WRITTEN TASK
Lines from the one containing "relationship based on" through the final line of the data, restated word for word and free of pictures, make up the whole answer.

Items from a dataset
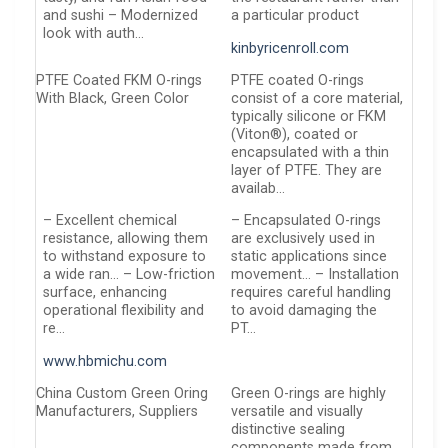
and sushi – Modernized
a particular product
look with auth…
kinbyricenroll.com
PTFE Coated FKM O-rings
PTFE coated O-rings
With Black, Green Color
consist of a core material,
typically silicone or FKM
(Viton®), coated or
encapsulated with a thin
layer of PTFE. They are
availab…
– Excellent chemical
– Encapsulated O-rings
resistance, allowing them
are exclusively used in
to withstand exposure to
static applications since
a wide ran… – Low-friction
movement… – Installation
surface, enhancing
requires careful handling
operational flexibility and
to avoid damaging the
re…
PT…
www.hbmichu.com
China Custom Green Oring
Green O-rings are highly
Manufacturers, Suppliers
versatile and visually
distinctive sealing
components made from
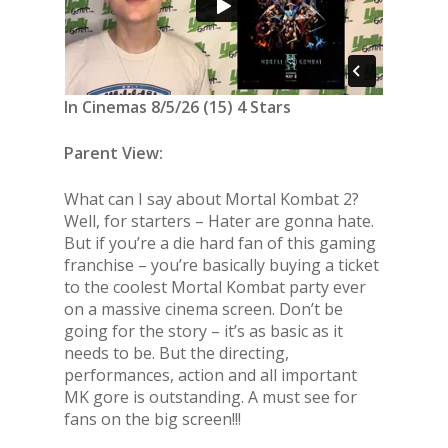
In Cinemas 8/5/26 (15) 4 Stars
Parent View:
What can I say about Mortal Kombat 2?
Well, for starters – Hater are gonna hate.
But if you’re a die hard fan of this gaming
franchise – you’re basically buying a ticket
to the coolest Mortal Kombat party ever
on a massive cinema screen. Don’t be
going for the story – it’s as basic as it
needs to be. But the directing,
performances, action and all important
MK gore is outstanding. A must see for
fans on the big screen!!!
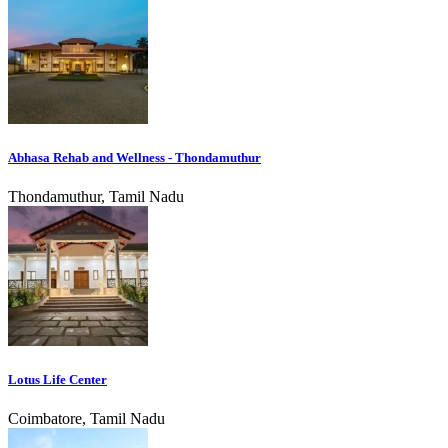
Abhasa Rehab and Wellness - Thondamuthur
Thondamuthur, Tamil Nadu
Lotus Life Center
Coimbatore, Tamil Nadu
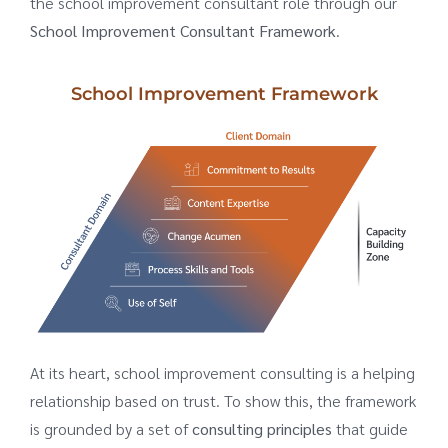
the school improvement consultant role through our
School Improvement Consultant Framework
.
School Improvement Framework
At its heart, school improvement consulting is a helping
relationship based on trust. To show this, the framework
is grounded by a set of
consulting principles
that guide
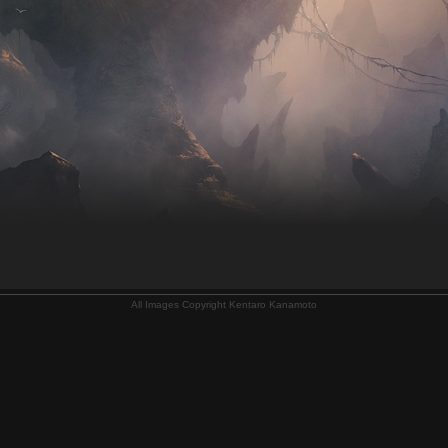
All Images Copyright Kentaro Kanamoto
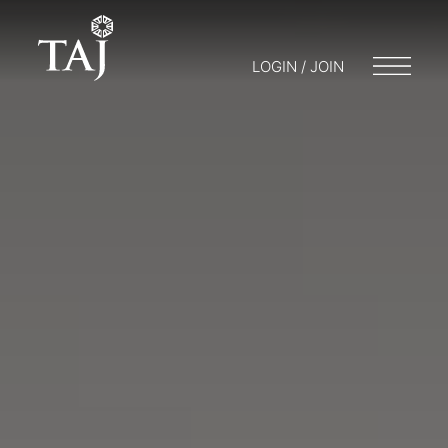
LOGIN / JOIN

WRITTEN REPLY
relationship based on trust. To show this, the framework
is grounded by a set of
consulting principles
that guide
All Images Copyright Kentaro Kanamoto
LOGIN / JOIN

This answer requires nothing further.